Reference | Institution | Years | Population | Policy | Outcome |
---|---|---|---|---|---|
(53) |
Vermont Department of Corrections |
2018–2020 |
HCV-infected patients (n = 217) in Vermont state prisons; 76% had opioid use disorder, 67% had a psychiatric comorbidity, and 9% had cirrhosis. |
DAA treatment was initiated for all persons with positive HCV antibody and RNA tests. |
A total of 217 (59%) persons started DAA treatment; of those, 129 (92%) completed treatment and 182 (84%) achieved documented SVR. Presence of psychiatric comorbidity and receipt of MOUD was not significantly associated with achieving SVR12. |
(51) | NYC jails, services provided by Correctional Health Services | Jan 2014–Oct 2017 | HCV-infected patients (n = 269) who were treated with DAA therapy while in NYC jail. | DAA treatment was initiated in all persons with sentence lengths greater than anticipated duration of therapy.
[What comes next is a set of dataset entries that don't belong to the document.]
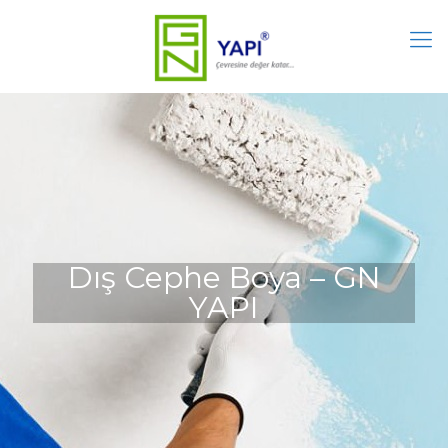
Dış Cephe Boya – GN
YAPI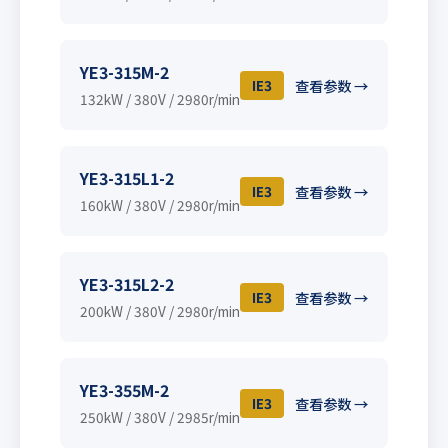
YE3-315M-2
IE3
查看参数 →
132kW / 380V / 2980r/min
YE3-315L1-2
IE3
查看参数 →
160kW / 380V / 2980r/min
YE3-315L2-2
IE3
查看参数 →
200kW / 380V / 2980r/min
YE3-355M-2
IE3
查看参数 →
250kW / 380V / 2985r/min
Treatment was continued for all persons who were on DAAs in the community at the time of entry. A 7-day supply of medication was given to persons returning to the community before treatment completion. | 269 persons, 88 (33%) persons continued DAA treatment started in the community and 118 (67%) persons started DAA treatment prescribed in jail. SVR data is available for 195 (72%) persons; of those, 172 (88%) achieved SVR12. |
*DAA, direct-acting antiviral; HCV, hepatitis C virus; MOUD, medications for opioid use disorder (such as naltrexone or buprenorphine); NYC, New York, NY; SVR, sustained virologic response; SVR12, sustained virologic response 12 months after completing treatment (no detectable HCV RNA in blood).